STORED RECORDS:

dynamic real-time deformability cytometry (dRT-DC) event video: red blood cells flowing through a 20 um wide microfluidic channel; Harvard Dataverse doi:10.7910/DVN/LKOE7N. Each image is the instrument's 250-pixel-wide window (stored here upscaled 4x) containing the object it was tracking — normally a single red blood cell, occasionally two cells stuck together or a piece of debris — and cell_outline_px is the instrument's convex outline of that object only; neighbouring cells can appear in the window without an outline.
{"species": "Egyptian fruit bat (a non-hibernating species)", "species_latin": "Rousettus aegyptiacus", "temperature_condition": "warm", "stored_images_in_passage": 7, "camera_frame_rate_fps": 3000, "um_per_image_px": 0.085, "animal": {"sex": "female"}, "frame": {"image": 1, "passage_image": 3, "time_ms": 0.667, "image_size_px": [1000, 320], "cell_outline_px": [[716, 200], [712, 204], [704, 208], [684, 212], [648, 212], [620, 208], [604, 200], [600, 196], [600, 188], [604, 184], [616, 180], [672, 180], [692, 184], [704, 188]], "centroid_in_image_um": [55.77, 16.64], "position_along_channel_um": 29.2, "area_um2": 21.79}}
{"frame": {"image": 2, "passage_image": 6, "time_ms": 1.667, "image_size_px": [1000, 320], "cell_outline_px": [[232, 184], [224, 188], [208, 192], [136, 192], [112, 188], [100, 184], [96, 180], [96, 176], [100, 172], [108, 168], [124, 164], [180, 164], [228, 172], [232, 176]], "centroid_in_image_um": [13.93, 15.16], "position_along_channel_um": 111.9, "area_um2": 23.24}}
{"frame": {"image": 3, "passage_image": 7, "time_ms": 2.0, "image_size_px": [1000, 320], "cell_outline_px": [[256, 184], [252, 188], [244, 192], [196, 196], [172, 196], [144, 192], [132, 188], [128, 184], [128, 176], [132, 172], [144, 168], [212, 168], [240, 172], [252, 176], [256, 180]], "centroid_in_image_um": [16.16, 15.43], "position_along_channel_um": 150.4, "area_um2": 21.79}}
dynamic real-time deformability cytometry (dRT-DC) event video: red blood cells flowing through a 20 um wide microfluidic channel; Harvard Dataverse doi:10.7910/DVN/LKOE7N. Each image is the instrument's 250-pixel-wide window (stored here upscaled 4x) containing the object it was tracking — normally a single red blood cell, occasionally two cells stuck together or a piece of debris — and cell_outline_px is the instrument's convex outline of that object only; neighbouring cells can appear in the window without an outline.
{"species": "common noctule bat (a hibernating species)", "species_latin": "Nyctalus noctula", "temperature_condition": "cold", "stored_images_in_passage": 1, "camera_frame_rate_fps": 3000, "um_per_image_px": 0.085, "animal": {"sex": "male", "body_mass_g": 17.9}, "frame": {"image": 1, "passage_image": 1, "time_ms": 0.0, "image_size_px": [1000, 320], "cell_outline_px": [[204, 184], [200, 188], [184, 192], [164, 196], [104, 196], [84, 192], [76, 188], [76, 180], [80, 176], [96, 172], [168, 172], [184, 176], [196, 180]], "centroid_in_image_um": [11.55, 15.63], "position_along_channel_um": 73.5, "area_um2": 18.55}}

WHAT YOU WILL DO:
Retype the records that precede this task, keeping them exactly the same.

WRITTEN REPLY:
dynamic real-time deformability cytometry (dRT-DC) event video: red blood cells flowing through a 20 um wide microfluidic channel; Harvard Dataverse doi:10.7910/DVN/LKOE7N. Each image is the instrument's 250-pixel-wide window (stored here upscaled 4x) containing the object it was tracking — normally a single red blood cell, occasionally two cells stuck together or a piece of debris — and cell_outline_px is the instrument's convex outline of that object only; neighbouring cells can appear in the window without an outline.
{"species": "Egyptian fruit bat (a non-hibernating species)", "species_latin": "Rousettus aegyptiacus", "temperature_condition": "warm", "stored_images_in_passage": 7, "camera_frame_rate_fps": 3000, "um_per_image_px": 0.085, "animal": {"sex": "female"}, "frame": {"image": 1, "passage_image": 3, "time_ms": 0.667, "image_size_px": [1000, 320], "cell_outline_px": [[716, 200], [712, 204], [704, 208], [684, 212], [648, 212], [620, 208], [604, 200], [600, 196], [600, 188], [604, 184], [616, 180], [672, 180], [692, 184], [704, 188]], "centroid_in_image_um": [55.77, 16.64], "position_along_channel_um": 29.2, "area_um2": 21.79}}
{"frame": {"image": 2, "passage_image": 6, "time_ms": 1.667, "image_size_px": [1000, 320], "cell_outline_px": [[232, 184], [224, 188], [208, 192], [136, 192], [112, 188], [100, 184], [96, 180], [96, 176], [100, 172], [108, 168], [124, 164], [180, 164], [228, 172], [232, 176]], "centroid_in_image_um": [13.93, 15.16], "position_along_channel_um": 111.9, "area_um2": 23.24}}
{"frame": {"image": 3, "passage_image": 7, "time_ms": 2.0, "image_size_px": [1000, 320], "cell_outline_px": [[256, 184], [252, 188], [244, 192], [196, 196], [172, 196], [144, 192], [132, 188], [128, 184], [128, 176], [132, 172], [144, 168], [212, 168], [240, 172], [252, 176], [256, 180]], "centroid_in_image_um": [16.16, 15.43], "position_along_channel_um": 150.4, "area_um2": 21.79}}
dynamic real-time deformability cytometry (dRT-DC) event video: red blood cells flowing through a 20 um wide microfluidic channel; Harvard Dataverse doi:10.7910/DVN/LKOE7N. Each image is the instrument's 250-pixel-wide window (stored here upscaled 4x) containing the object it was tracking — normally a single red blood cell, occasionally two cells stuck together or a piece of debris — and cell_outline_px is the instrument's convex outline of that object only; neighbouring cells can appear in the window without an outline.
{"species": "common noctule bat (a hibernating species)", "species_latin": "Nyctalus noctula", "temperature_condition": "cold", "stored_images_in_passage": 1, "camera_frame_rate_fps": 3000, "um_per_image_px": 0.085, "animal": {"sex": "male", "body_mass_g": 17.9}, "frame": {"image": 1, "passage_image": 1, "time_ms": 0.0, "image_size_px": [1000, 320], "cell_outline_px": [[204, 184], [200, 188], [184, 192], [164, 196], [104, 196], [84, 192], [76, 188], [76, 180], [80, 176], [96, 172], [168, 172], [184, 176], [196, 180]], "centroid_in_image_um": [11.55, 15.63], "position_along_channel_um": 73.5, "area_um2": 18.55}}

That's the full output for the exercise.